Return each line of the chart analysis data below verbatim, omitting the pictures.

Chart analysis data:
- - -

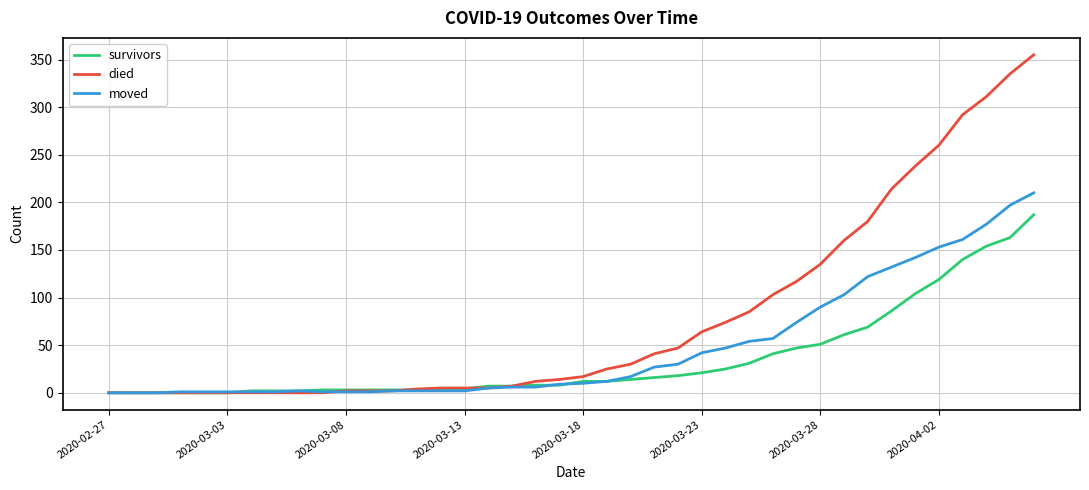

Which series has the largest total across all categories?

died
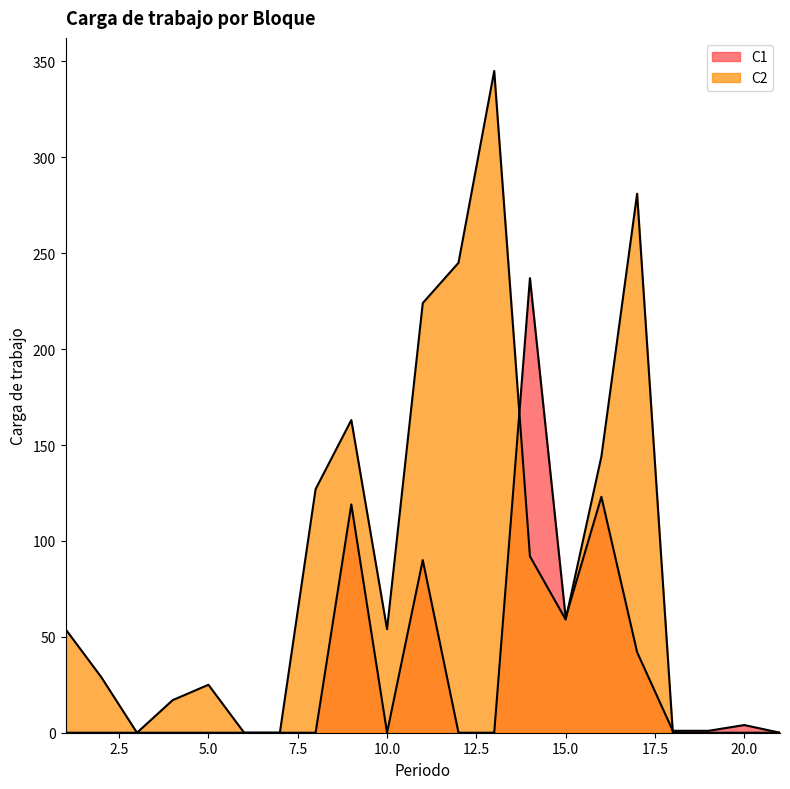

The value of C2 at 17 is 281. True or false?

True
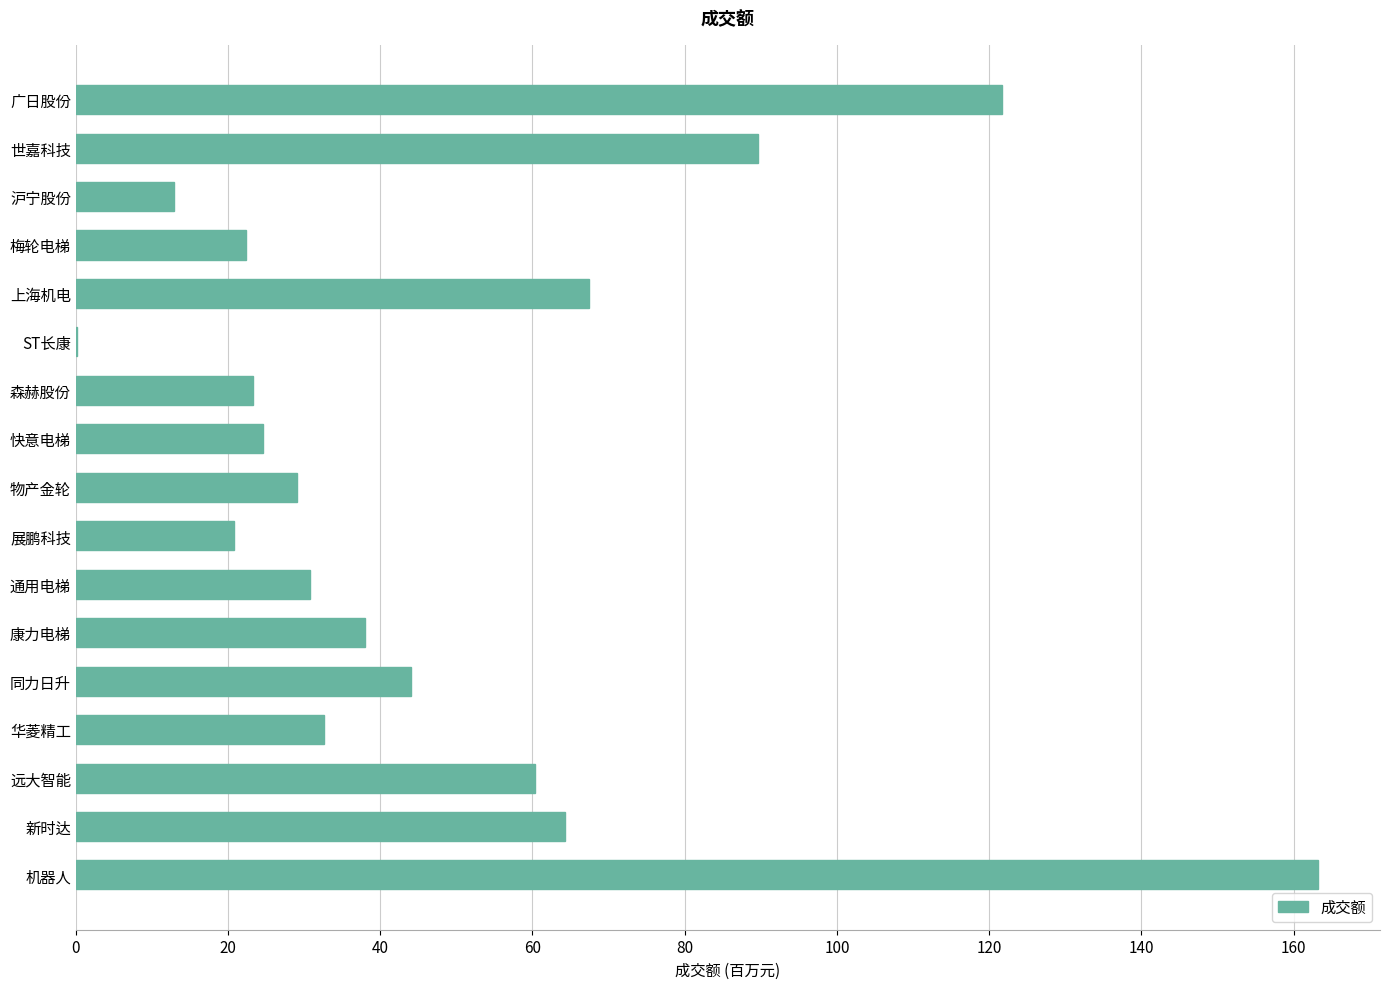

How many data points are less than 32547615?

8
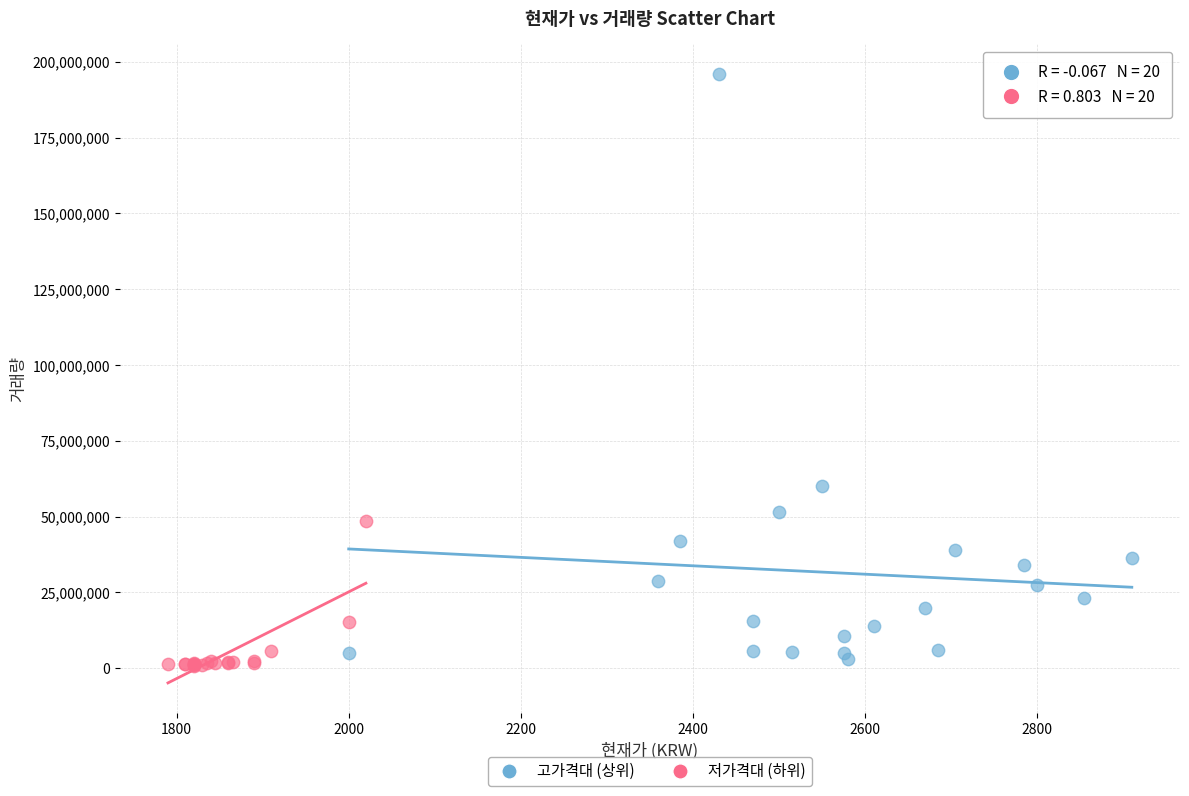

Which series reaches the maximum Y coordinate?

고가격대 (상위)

- - -

▶ [Task result]
Which series has the largest total across all categories?

died

The value of C2 at 17 is 281. True or false?

True

How many data points are less than 32547615?

8

Which series reaches the maximum Y coordinate?

고가격대 (상위)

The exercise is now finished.